The Socio-Economic Rights and Accountability Project (SERAP) has dragged the Federal and state governments to the ECOWAS Court of Justice in Abuja over alleged attacks on journalists and bloggers.
According to a statement issued on Sunday, the SERAP Deputy Director, Kolawole Oluwadare, said the group is suing the government for what it described as “the frequent and repressive application of the Cybercrime Act to harass, intimidate, arbitrarily arrest, detain, and unfairly prosecute anyone found publishing views or facts perceived to be critical of the government at the federal and state levels and government officials.”

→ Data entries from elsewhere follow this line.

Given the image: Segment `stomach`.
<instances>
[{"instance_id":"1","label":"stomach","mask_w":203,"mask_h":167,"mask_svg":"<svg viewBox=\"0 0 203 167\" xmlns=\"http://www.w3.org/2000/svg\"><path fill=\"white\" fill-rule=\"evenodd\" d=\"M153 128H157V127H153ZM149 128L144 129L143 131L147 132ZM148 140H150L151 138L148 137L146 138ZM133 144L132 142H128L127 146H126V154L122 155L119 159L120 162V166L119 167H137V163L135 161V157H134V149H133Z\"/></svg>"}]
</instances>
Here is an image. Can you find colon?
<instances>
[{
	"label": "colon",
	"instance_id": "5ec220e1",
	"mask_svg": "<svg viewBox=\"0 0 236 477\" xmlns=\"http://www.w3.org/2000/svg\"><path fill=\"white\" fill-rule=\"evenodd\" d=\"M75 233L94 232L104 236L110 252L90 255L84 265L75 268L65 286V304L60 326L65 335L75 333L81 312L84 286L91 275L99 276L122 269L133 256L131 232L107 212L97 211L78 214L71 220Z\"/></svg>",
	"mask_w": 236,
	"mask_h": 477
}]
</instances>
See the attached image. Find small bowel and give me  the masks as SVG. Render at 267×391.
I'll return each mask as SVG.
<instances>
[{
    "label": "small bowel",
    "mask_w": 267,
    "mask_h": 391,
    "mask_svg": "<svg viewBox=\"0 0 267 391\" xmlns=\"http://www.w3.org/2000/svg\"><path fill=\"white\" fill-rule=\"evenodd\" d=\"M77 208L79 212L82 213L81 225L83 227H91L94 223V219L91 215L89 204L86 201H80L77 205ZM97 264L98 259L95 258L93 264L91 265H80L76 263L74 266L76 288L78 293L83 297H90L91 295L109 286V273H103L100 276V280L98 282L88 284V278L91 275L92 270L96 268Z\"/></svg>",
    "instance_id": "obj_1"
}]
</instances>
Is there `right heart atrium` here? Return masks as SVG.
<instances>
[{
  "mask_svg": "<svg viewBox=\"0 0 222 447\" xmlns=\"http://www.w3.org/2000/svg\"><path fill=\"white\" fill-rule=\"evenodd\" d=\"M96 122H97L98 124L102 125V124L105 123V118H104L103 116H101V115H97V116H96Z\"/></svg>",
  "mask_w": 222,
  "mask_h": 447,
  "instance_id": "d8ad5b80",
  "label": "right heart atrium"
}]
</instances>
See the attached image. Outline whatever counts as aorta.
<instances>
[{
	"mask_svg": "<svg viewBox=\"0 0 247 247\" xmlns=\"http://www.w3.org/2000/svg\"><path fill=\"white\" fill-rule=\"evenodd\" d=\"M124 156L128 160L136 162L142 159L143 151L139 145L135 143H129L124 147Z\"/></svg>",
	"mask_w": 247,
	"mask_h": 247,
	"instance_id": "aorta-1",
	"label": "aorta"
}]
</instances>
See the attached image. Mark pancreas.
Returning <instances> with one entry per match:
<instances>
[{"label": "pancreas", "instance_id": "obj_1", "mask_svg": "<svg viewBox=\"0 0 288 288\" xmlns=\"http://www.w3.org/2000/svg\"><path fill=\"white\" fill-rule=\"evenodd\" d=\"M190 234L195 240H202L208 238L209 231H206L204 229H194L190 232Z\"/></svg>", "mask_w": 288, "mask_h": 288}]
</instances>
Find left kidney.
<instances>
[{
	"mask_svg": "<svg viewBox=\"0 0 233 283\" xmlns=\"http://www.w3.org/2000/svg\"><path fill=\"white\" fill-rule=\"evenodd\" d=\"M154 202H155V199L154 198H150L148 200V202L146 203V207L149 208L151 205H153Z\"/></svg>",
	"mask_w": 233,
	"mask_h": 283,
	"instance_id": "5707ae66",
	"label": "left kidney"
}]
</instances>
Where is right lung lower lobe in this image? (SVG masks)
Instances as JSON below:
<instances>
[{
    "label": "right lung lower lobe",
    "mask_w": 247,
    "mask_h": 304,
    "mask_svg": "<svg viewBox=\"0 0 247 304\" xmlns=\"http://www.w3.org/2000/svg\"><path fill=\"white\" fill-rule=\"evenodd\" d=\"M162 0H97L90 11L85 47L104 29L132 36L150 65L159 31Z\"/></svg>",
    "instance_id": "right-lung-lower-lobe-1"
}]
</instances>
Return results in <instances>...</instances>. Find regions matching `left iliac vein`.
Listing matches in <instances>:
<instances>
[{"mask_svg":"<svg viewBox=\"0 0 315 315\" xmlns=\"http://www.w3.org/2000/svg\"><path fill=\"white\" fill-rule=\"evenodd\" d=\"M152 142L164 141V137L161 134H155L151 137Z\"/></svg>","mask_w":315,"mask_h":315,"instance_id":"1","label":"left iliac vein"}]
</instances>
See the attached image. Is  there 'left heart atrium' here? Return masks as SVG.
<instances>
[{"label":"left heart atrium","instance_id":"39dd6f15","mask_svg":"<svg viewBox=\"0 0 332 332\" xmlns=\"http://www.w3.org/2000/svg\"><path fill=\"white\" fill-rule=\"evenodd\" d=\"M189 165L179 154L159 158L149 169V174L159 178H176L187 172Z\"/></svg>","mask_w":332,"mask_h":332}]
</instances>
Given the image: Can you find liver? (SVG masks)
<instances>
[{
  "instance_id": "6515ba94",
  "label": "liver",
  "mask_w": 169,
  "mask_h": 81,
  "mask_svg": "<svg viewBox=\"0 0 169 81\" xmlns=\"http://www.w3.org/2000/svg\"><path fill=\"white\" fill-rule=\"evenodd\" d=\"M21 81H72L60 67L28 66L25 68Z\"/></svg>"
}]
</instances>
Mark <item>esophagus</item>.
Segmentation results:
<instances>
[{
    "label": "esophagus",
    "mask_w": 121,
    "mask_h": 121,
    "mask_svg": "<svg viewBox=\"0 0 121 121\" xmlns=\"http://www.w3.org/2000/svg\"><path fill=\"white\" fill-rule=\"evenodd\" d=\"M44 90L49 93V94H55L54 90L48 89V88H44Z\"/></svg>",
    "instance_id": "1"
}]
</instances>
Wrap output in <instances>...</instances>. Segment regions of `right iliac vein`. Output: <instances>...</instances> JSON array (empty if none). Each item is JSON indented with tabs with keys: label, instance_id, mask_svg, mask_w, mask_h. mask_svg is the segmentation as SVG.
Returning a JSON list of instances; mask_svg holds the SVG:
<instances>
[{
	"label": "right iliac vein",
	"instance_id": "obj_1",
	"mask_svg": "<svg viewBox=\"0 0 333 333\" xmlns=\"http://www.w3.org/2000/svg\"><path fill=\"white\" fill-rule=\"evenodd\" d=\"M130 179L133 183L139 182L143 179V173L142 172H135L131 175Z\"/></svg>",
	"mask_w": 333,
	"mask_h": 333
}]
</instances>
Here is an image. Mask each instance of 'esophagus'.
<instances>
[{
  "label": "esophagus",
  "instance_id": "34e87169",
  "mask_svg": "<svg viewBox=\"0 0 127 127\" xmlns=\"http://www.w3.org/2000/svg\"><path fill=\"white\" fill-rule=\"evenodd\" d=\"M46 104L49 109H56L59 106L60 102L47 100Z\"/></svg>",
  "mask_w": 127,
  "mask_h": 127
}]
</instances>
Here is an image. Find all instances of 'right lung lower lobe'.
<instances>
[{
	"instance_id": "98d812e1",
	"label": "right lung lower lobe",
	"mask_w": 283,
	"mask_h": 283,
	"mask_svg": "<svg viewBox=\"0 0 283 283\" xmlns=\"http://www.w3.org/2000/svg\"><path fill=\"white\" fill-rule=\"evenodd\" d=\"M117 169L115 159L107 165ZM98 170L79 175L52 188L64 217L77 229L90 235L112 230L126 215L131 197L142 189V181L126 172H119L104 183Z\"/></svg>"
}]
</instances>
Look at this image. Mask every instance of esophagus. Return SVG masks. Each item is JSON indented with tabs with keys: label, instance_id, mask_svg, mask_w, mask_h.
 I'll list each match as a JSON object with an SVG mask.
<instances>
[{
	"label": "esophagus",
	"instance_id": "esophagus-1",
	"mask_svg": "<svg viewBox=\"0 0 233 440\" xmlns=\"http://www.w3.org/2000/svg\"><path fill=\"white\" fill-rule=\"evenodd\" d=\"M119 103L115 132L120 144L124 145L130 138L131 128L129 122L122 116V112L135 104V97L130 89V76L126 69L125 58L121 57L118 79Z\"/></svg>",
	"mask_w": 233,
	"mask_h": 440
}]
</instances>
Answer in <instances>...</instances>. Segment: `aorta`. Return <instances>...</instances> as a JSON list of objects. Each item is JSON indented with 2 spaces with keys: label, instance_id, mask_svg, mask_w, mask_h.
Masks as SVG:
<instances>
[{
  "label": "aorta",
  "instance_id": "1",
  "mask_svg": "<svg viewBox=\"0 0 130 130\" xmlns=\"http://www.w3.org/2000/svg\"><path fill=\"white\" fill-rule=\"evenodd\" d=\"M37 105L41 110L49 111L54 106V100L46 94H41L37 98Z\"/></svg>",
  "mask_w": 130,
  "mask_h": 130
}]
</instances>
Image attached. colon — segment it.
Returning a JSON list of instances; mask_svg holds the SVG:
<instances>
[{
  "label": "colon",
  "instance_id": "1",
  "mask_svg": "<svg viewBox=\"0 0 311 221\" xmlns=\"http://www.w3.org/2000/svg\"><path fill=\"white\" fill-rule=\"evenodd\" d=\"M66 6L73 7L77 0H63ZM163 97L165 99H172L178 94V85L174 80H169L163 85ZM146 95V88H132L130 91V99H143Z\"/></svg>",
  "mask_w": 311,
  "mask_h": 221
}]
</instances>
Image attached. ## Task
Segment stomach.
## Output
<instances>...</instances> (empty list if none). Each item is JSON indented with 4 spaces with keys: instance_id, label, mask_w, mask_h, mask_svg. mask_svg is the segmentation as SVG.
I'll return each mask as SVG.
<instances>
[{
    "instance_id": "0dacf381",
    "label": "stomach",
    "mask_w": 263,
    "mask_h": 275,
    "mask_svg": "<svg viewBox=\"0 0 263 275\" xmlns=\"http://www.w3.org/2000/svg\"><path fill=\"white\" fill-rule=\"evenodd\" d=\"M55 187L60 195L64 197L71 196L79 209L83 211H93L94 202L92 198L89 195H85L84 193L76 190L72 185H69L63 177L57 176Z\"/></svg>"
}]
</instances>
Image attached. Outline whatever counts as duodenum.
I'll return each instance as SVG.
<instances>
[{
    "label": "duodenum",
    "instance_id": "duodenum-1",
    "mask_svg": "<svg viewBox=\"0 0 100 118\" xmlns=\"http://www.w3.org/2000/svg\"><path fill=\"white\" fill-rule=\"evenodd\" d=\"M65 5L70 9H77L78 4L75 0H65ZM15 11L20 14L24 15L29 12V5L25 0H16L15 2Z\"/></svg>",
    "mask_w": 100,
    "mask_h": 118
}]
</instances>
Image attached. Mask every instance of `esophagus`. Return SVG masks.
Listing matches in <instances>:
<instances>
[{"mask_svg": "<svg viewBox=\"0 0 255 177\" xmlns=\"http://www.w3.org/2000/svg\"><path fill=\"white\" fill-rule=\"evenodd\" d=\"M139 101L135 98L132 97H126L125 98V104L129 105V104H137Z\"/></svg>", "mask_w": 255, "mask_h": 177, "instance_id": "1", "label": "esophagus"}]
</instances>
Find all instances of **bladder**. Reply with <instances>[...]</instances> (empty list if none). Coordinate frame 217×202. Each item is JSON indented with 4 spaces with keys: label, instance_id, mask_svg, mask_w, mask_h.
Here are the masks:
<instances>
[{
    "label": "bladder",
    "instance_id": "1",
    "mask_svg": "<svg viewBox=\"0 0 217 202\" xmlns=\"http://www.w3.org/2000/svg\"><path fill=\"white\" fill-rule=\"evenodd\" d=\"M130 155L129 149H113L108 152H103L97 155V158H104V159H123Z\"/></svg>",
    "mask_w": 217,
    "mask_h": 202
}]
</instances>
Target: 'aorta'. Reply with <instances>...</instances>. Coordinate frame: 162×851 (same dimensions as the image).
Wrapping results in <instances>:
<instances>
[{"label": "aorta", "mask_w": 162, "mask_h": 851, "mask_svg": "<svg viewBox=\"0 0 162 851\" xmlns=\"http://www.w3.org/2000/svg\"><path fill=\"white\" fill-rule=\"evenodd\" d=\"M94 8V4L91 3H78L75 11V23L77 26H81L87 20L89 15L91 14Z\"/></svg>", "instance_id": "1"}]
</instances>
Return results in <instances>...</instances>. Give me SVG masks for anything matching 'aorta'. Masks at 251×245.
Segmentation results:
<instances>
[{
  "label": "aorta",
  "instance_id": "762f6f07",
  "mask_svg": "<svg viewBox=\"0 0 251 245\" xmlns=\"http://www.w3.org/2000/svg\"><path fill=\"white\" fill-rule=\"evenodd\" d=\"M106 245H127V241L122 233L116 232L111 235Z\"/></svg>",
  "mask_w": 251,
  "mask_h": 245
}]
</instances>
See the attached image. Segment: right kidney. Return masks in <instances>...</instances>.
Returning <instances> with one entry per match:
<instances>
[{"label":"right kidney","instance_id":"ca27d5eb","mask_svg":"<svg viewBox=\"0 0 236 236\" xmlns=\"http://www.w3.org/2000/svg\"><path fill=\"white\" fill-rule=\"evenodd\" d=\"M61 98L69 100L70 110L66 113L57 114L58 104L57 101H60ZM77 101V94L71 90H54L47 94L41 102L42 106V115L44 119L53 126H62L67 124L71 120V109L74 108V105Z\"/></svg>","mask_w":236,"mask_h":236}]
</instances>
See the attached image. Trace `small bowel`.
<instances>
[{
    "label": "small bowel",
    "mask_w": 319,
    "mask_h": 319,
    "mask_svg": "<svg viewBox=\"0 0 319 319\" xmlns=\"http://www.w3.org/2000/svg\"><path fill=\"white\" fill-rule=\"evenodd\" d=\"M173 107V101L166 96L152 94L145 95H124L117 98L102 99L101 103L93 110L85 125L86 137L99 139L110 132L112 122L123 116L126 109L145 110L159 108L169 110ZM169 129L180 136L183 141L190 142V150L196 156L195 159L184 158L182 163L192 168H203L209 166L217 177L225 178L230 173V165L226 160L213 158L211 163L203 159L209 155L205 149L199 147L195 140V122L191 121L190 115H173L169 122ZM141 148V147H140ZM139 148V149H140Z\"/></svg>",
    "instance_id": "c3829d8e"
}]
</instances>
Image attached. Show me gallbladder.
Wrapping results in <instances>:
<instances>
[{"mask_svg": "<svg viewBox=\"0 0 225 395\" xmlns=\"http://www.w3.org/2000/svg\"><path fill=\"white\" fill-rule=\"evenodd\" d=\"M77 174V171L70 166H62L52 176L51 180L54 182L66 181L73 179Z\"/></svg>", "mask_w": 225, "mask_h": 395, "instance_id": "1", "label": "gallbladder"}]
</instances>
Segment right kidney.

In the suit filed by its Solicitor, Femi Falana, at the ECOWAS Court, SERAP argued that: “The Federal Government and several state governments and their agents have trampled on the rights to freedom of expression and information of bloggers, journalists, activists, and social media users through the repressive use and implementation of the vaguely worded provisions of the Cybercrime Act.”
SERAP stressed that the idea of democracy is that the people are encouraged to express their criticisms of elected government officials, with the expectation that it will improve the process of government.
In cases of alleged defamation of government officials, the group believes sanctions should “not be so large as to exert a chilling effect on freedom of opinion, expression and media freedom; penal sanctions, in particular imprisonment, should never be applied”.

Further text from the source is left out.